___ Information

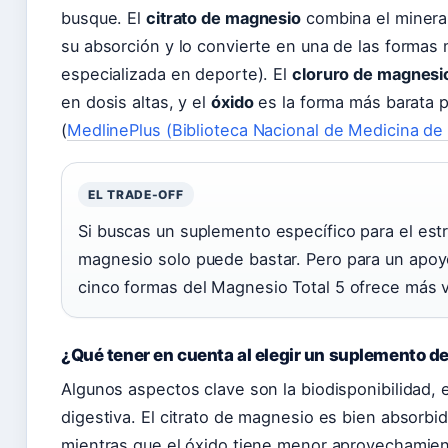
busque. El
citrato de magnesio
combina el mineral
su absorción y lo convierte en una de las formas
especializada en deporte). El
cloruro de magnesi
en dosis altas, y el
óxido
es la forma más barata p
(
MedlinePlus (Biblioteca Nacional de Medicina de
EL TRADE-OFF
Si buscas un suplemento específico para el estr
magnesio solo puede bastar. Pero para un apoyo
cinco formas del Magnesio Total 5 ofrece más v
¿Qué tener en cuenta al elegir un suplemento 
Algunos aspectos clave son la biodisponibilidad, e
digestiva. El citrato de magnesio es bien absorbi
mientras que el óxido tiene menor aprovechamient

______

◆ **Task goal**: The lines holding the word "formas" are the answer. Pull them out of the records and copy them.

◆ **Response**:
su absorción y lo convierte en una de las formas
cinco formas del Magnesio Total 5 ofrece más v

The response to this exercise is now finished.